» **Given entries**:
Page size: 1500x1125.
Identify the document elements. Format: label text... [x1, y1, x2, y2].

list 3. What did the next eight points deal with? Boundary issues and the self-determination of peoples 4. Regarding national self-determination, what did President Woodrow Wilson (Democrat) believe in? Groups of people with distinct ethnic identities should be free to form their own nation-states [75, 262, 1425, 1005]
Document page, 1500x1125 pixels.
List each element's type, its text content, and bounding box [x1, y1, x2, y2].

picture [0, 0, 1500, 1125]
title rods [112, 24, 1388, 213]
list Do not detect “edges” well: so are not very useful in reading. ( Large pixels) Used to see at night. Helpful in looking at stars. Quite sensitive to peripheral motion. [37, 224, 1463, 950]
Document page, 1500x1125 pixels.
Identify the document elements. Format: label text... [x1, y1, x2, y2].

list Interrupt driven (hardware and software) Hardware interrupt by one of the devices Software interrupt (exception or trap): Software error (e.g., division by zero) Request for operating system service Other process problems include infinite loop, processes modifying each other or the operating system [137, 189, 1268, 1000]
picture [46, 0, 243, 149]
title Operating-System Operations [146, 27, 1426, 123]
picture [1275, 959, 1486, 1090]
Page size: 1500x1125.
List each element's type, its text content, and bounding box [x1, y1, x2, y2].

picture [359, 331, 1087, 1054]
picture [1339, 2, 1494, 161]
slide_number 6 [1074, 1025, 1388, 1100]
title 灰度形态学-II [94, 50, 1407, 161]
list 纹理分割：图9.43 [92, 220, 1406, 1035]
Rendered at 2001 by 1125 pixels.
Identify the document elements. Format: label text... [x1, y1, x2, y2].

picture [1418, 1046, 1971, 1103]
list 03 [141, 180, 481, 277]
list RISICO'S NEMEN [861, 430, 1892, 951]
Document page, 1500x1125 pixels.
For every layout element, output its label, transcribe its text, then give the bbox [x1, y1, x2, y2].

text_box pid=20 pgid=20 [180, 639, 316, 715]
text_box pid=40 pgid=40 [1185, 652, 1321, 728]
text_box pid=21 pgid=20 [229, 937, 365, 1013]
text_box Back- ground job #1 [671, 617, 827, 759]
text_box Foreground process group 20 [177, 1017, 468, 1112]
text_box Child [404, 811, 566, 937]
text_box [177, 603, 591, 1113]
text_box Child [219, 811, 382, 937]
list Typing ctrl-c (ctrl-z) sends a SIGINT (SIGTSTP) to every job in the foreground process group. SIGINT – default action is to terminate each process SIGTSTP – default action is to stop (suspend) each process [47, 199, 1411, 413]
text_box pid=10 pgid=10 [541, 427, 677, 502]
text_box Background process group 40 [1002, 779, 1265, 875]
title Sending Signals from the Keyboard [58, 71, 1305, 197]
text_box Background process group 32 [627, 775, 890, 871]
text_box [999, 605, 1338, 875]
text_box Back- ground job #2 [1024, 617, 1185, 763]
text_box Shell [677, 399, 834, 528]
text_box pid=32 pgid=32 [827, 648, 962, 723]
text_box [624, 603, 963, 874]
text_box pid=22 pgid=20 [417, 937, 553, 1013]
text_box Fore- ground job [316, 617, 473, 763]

» **Task requirements**: In this exercise, repeat all entries exactly.

» **Task response**:
Page size: 1500x1125.
Identify the document elements. Format: label text... [x1, y1, x2, y2].

list 3. What did the next eight points deal with? Boundary issues and the self-determination of peoples 4. Regarding national self-determination, what did President Woodrow Wilson (Democrat) believe in? Groups of people with distinct ethnic identities should be free to form their own nation-states [75, 262, 1425, 1005]
Document page, 1500x1125 pixels.
List each element's type, its text content, and bounding box [x1, y1, x2, y2].

picture [0, 0, 1500, 1125]
title rods [112, 24, 1388, 213]
list Do not detect “edges” well: so are not very useful in reading. ( Large pixels) Used to see at night. Helpful in looking at stars. Quite sensitive to peripheral motion. [37, 224, 1463, 950]
Document page, 1500x1125 pixels.
Identify the document elements. Format: label text... [x1, y1, x2, y2].

list Interrupt driven (hardware and software) Hardware interrupt by one of the devices Software interrupt (exception or trap): Software error (e.g., division by zero) Request for operating system service Other process problems include infinite loop, processes modifying each other or the operating system [137, 189, 1268, 1000]
picture [46, 0, 243, 149]
title Operating-System Operations [146, 27, 1426, 123]
picture [1275, 959, 1486, 1090]
Page size: 1500x1125.
List each element's type, its text content, and bounding box [x1, y1, x2, y2].

picture [359, 331, 1087, 1054]
picture [1339, 2, 1494, 161]
slide_number 6 [1074, 1025, 1388, 1100]
title 灰度形态学-II [94, 50, 1407, 161]
list 纹理分割：图9.43 [92, 220, 1406, 1035]
Rendered at 2001 by 1125 pixels.
Identify the document elements. Format: label text... [x1, y1, x2, y2].

picture [1418, 1046, 1971, 1103]
list 03 [141, 180, 481, 277]
list RISICO'S NEMEN [861, 430, 1892, 951]
Document page, 1500x1125 pixels.
For every layout element, output its label, transcribe its text, then give the bbox [x1, y1, x2, y2].

text_box pid=20 pgid=20 [180, 639, 316, 715]
text_box pid=40 pgid=40 [1185, 652, 1321, 728]
text_box pid=21 pgid=20 [229, 937, 365, 1013]
text_box Back- ground job #1 [671, 617, 827, 759]
text_box Foreground process group 20 [177, 1017, 468, 1112]
text_box Child [404, 811, 566, 937]
text_box [177, 603, 591, 1113]
text_box Child [219, 811, 382, 937]
list Typing ctrl-c (ctrl-z) sends a SIGINT (SIGTSTP) to every job in the foreground process group. SIGINT – default action is to terminate each process SIGTSTP – default action is to stop (suspend) each process [47, 199, 1411, 413]
text_box pid=10 pgid=10 [541, 427, 677, 502]
text_box Background process group 40 [1002, 779, 1265, 875]
title Sending Signals from the Keyboard [58, 71, 1305, 197]
text_box Background process group 32 [627, 775, 890, 871]
text_box [999, 605, 1338, 875]
text_box Back- ground job #2 [1024, 617, 1185, 763]
text_box Shell [677, 399, 834, 528]
text_box pid=32 pgid=32 [827, 648, 962, 723]
text_box [624, 603, 963, 874]
text_box pid=22 pgid=20 [417, 937, 553, 1013]
text_box Fore- ground job [316, 617, 473, 763]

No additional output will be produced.